The Government claim that the bedroom tax will solve the issue of under-occupancy. Has it not occurred to them that the people affected will not be able to avoid it? All the policy will mean is that low-income families will be hit in the pocket. It is a tax on the poor. It means less money available for food, groceries, school trips and school uniforms, heating and transport. It is a policy of the madhouse that will push people closer to the poorhouse. Alongside the Tory NHS Bill, Liberal Democrat support for this marks the point at which they have become a wholly owned subsidiary of the Conservative party.
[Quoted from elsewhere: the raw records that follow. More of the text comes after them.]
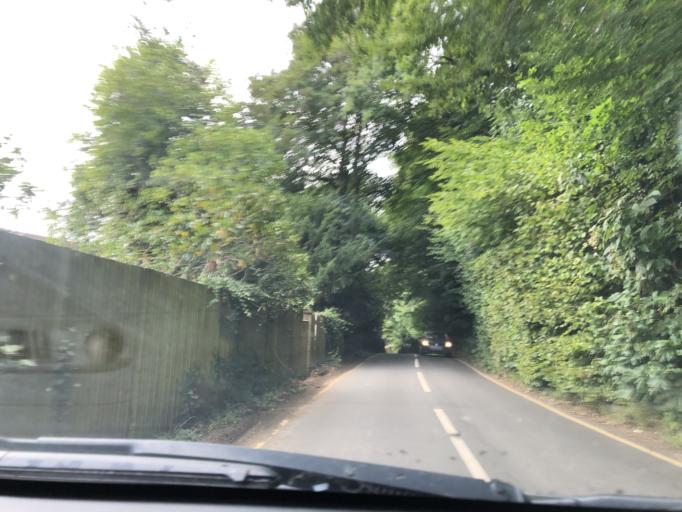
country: GB
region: England
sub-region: Kent
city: Westerham
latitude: 51.2435
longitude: 0.0820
There simply are not the excess houses available for people to move into. The Secretary of State has offered no solution to the mismatch between families’ needs and the accommodation available. This mismatch is highlighted in his Department’s own policy assessment, so what are the Government going to do about it? What kind of dysfunctional Department is he running, when fundamental issues arising from such massive changes have not even been considered?
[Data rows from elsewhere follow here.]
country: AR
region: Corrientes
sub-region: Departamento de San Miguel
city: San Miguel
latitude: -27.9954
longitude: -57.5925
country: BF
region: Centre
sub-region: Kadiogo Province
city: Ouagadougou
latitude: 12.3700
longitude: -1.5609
Like, I suspect, hon. Members on both sides of the House, I have many constituents who will be hit by the bedroom tax. Oblivious to the impact of his own policies, the Prime Minister said again today that he was happy to look at individual cases, and I will be sure to forward him the many that I have already received. Perhaps he will be able to explain to the divorced father in my constituency who has joint custody of his children where his children will stay when they are with him. Perhaps he will also be able to explain to the many disabled people in my constituency, who have already had their homes adapted to suit their needs, why they are being penalised. And perhaps he can explain to the parents in my constituency whose children are serving our country in our armed forces why their mandated time away from home will either hit their pockets or cost them their homes.

The actions of this Government have left many people with no option but to lower their living standards or lose their homes. It is no wonder that the Secretary of State is known as the quiet man—he has much to be quiet about. This bedroom tax is unacceptable, indefensible and increasingly typical. It will not be forgotten.